▶ Required work: What you give must be the lines from the one containing "text [150, 112, 1125, 198]" through the last line of the listing below, exactly, with nothing else and no pictures.

▶ Data shown:

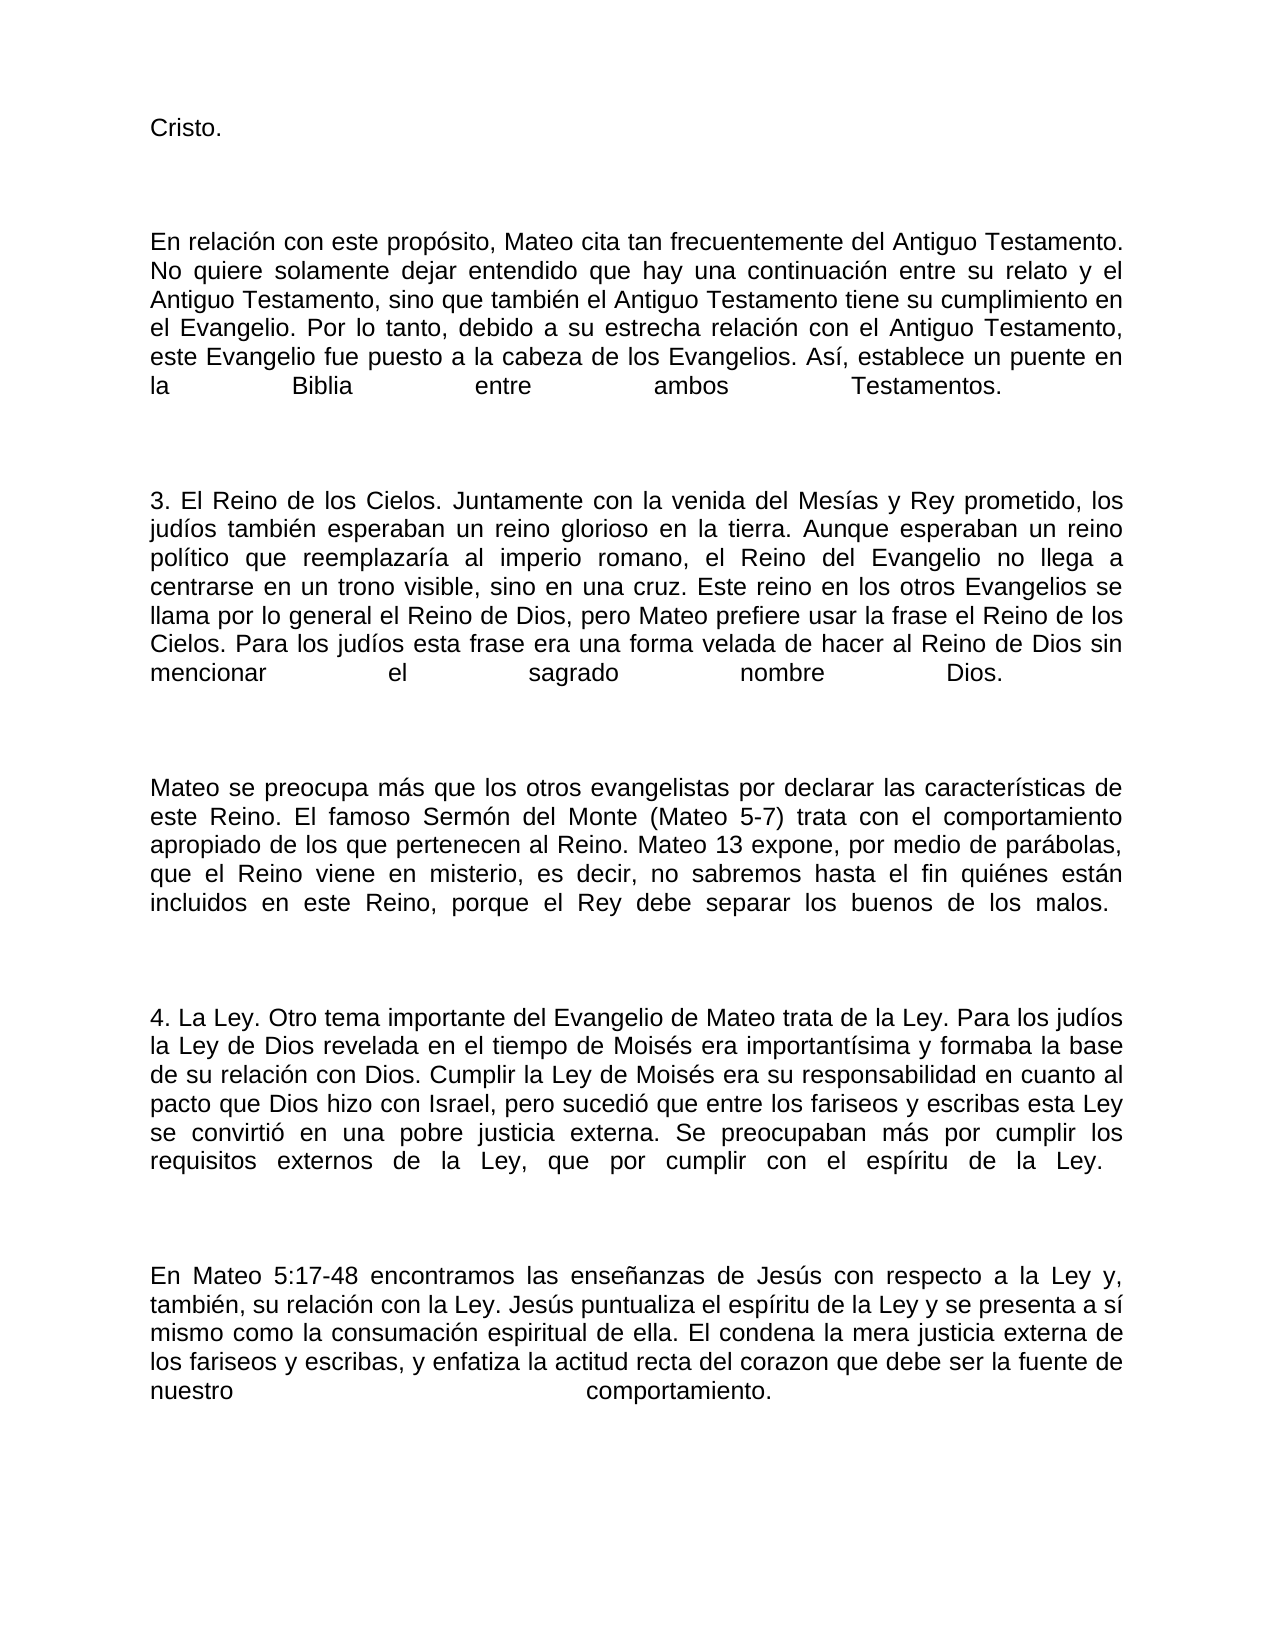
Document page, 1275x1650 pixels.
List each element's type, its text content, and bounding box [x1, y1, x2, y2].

text 3. El Reino de los Cielos. Juntamente con la venida del Mesías y Rey prometido, los judíos también esperaban un reino glorioso en la tierra. Aunque esperaban un reino político que reemplazaría al imperio romano, el Reino del Evangelio no llega a centrarse en un trono visible, sino en una cruz. Este reino en los otros Evangelios se llama por lo general el Reino de Dios, pero Mateo prefiere usar la frase el Reino de los Cielos. Para los judíos esta frase era una forma velada de hacer al Reino de Dios sin mencionar el sagrado nombre Dios. [150, 486, 1125, 744]
text En relación con este propósito, Mateo cita tan frecuentemente del Antiguo Testamento. No quiere solamente dejar entendido que hay una continuación entre su relato y el Antiguo Testamento, sino que también el Antiguo Testamento tiene su cumplimiento en el Evangelio. Por lo tanto, debido a su estrecha relación con el Antiguo Testamento, este Evangelio fue puesto a la cabeza de los Evangelios. Así, establece un puente en la Biblia entre ambos Testamentos. [150, 227, 1125, 456]
text En Mateo 5:17-48 encontramos las enseñanzas de Jesús con respecto a la Ley y, también, su relación con la Ley. Jesús puntualiza el espíritu de la Ley y se presenta a sí mismo como la consumación espiritual de ella. El condena la mera justicia externa de los fariseos y escribas, y enfatiza la actitud recta del corazon que debe ser la fuente de nuestro comportamiento. [150, 1261, 1125, 1461]
text Mateo se preocupa más que los otros evangelistas por declarar las características de este Reino. El famoso Sermón del Monte (Mateo 5-7) trata con el comportamiento apropiado de los que pertenecen al Reino. Mateo 13 expone, por medio de parábolas, que el Reino viene en misterio, es decir, no sabremos hasta el fin quiénes están incluidos en este Reino, porque el Rey debe separar los buenos de los malos. [150, 773, 1125, 973]
text 4. La Ley. Otro tema importante del Evangelio de Mateo trata de la Ley. Para los judíos la Ley de Dios revelada en el tiempo de Moisés era importantísima y formaba la base de su relación con Dios. Cumplir la Ley de Moisés era su responsabilidad en cuanto al pacto que Dios hizo con Israel, pero sucedió que entre los fariseos y escribas esta Ley se convirtió en una pobre justicia externa. Se preocupaban más por cumplir los requisitos externos de la Ley, que por cumplir con el espíritu de la Ley. [150, 1002, 1125, 1232]
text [150, 112, 1125, 198]
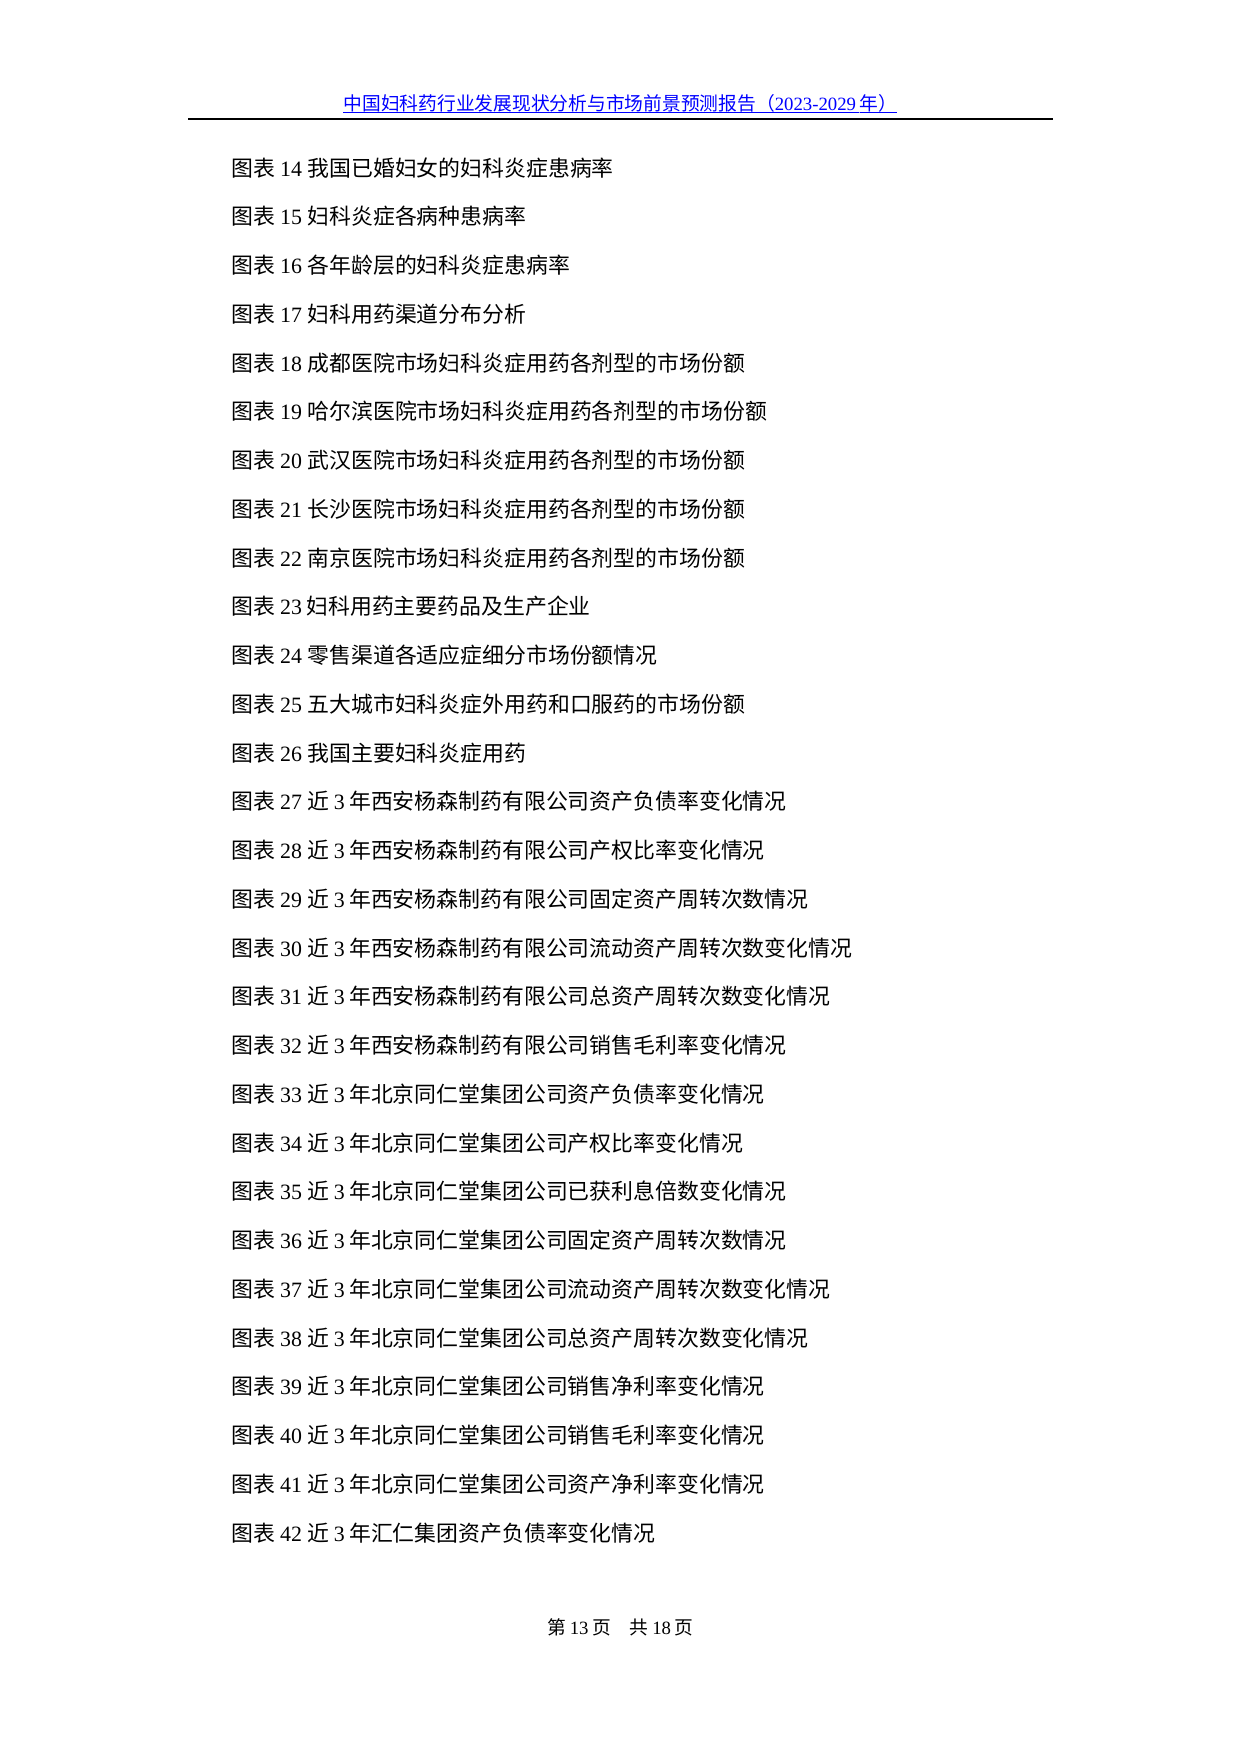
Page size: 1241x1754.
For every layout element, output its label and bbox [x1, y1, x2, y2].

▶ Solution to this problem:
text [150, 112, 1125, 198]
Page size: 1241x1754.
For every layout element, output its label and bbox [x1, y1, x2, y2].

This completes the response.